Document segment
· · ·

- Born: Inglewood, California, US
- Died: 2004
- Occupation: science historian

= Patricia Peck Gossel =

American science historian and curator

Patricia Peck Gossel (1944 — June 12, 2004) was an American science historian and curator, who chaired the Science, Medicine and Society Division at the Smithsonian's National Museum of American History.

==Early life and education==
Patricia Louise Peck was born during World War II in Inglewood, California, the daughter of Elsa G. Erickson Peck and Harold G. Peck. She grew up in Murdo, South Dakota, where her father owned an elevator company. Peck attended Augustana College as an undergraduate, then earned a master's degree in bacteriology from Montana State University in Bozeman, Montana. In 1988 she completed her doctoral studies at Johns Hopkins University, with a dissertation on "The Emergence of American Bacteriology, 1875-1900."

· · ·

Task prompt
Give the Patricia Peck Gossel biography again from "- Born: Inglewood, California, US" up to and including "of American History.", substituting "archivist" for "curator" throughout that part.

Information provided
· · ·

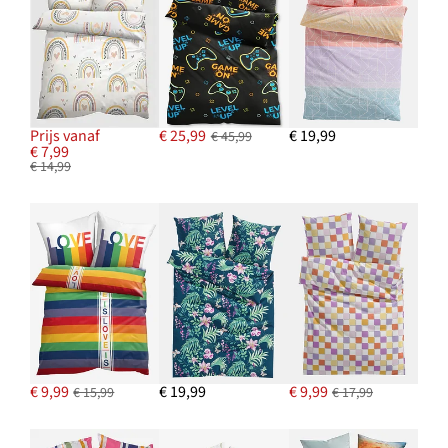
Prijs vanaf
€ 25,99
€ 19,99
€ 45,99
€ 7,99
€ 14,99
€ 9,99
€ 19,99
€ 9,99
€ 15,99
€ 17,99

· · ·

Answer to the exercise
- Born: Inglewood, California, US
- Died: 2004
- Occupation: science historian

= Patricia Peck Gossel =

American science historian and archivist

Patricia Peck Gossel (1944 — June 12, 2004) was an American science historian and archivist, who chaired the Science, Medicine and Society Division at the Smithsonian's National Museum of American History.